L’organisme propose ainsi de servir de manière plus efficace la clientèle francophone de Toronto, mais aussi mener de la prévention dans les écoles en matière de VIH/SIDA et participer à des projets de recherche sur la maladie.
« Avec le nouveau plan de travail, cela mettra de la pression sur nos finances et le budget opérationnel », admet M. Cader. Financièrement, l’organisme a pourtant déjà la corde au cou. Avec ses trois employés et ses frais de fonctionnement, Action Positive boucle de peine et de misère son budget annuel de 147000$, dit le directeur de l’organisme. « Le conseil d’administration va devoir restructurer pour qu’on puisse répondre aux nouvelles demandes du bureau de lutte contre le sida et du ministère », ajoute-t-il.
Combler le retard
En matière de lutte contre le VIH/SIDA, les acteurs francophones ont un retard significatif sur leurs partenaires anglophones en matière d’informations, dénonce Eric Cader.

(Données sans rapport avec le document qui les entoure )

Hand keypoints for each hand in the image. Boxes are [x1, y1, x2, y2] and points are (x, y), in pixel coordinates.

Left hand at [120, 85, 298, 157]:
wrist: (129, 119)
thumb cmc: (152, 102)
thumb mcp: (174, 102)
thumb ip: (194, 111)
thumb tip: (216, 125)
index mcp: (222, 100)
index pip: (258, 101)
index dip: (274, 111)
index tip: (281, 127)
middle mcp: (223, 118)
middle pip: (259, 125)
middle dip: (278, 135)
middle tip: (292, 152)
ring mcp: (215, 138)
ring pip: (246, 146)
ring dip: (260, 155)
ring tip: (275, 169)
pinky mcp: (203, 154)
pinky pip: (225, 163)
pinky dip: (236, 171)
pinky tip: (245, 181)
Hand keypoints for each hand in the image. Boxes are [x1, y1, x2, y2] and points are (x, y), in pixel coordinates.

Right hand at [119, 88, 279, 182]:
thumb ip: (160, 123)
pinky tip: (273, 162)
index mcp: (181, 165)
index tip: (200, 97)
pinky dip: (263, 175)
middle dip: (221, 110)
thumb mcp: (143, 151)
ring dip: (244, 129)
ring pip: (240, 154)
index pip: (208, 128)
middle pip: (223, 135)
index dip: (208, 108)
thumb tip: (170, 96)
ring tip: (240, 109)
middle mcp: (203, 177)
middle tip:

« Dans la pratique, plusieurs documents de formation ne sont pas traduits […] Si ça prend plusieurs mois pour traduire ces documents pour nos employés, cela veut dire que nous sommes en retard sur les anglophones », explique-t-il. Comment alors transmettre des informations à jour et offrir des conseils avisés à la clientèle précaire qu’il dessert, se demande-t-il.
Il explique que les citoyens payent le prix de cette information manquante ou incomplète. Pour pallier à la situation, Action Positive a pris le taureau par les cornes avec plusieurs partenaires et a lancé un nouveau site internet dédié à prévenir le VIH chez les francophones et à accompagner ceux qui sont atteints par la maladie.
Eric Cader souhaite aussi que son organisme collabore davantage avec les intervenants anglophones. Mais encore là, il faut du temps et des ressources, dit-il. « Il faut être à la table où les décisions sont prises, sinon on sera exclu et en retard. […] Bien souvent, on n’a pas le temps d’aller siéger à des comités ou de développer les contacts. Mais il faut le faire davantage pour qu’on comprenne nos besoins », insiste-t-il.
Les démarches menées au cours des derniers mois par Action Positive pourraient ne pas être vaines sur le plan du financement, selon le coordonnateur des services en français du Réseau local d’intégration des services de santé (RLISS) du Centre-Toronto.
Désignation
« Action Positive a été désignée en vertu de la Loi sur les services en français comme une agence qui a la capacité d’offrir des services 24 heures sur 24, 365 jours par an, en français! », a précisé Tharcisse Ntakibirora lors d’un entretien avec #ONfr. Si rien n’est garanti et qu’aucune enveloppe supplémentaire n’a été accordée à Action Positive pour l’instant, son nouveau statut pourrait lui permettre de se qualifier plus facilement à du financement, selon lui.
« Ce que ça change? Ça ouvre des portes pour du financement. L’organisme a la capacité et, nous, nous avons le pouvoir de l’épauler pour offrir les meilleurs services possible », dit M. Ntakibirora. « Il y a pas de financement automatique pour un organisme désigné. Il faut avoir des initiatives pour pouvoir entrer dans le carnet », ajoute-t-il du même souffle.
Le coordonnateur des services en français du RLISS du Centre-Toronto affirme que les organismes francophones auraient tout avantage à travailler davantage ensemble. « On suggère qu’ils fassent des partenariats. S’ils pouvaient s’amalgamer, ce serait encore mieux, car ils renforceraient leur capacité et couvriraient un plus grand espace », a-t-il laissé tomber.
La thèse des fusions forcée est même évoquée par cet acteur important de l’univers de la santé francophone. « On espère que d’autres organismes vont se mettre ensemble pour partager les ressources et offrir les services à moindre coût, avant que nous soyons obligés de faire des amalgames dirigés », dit-il.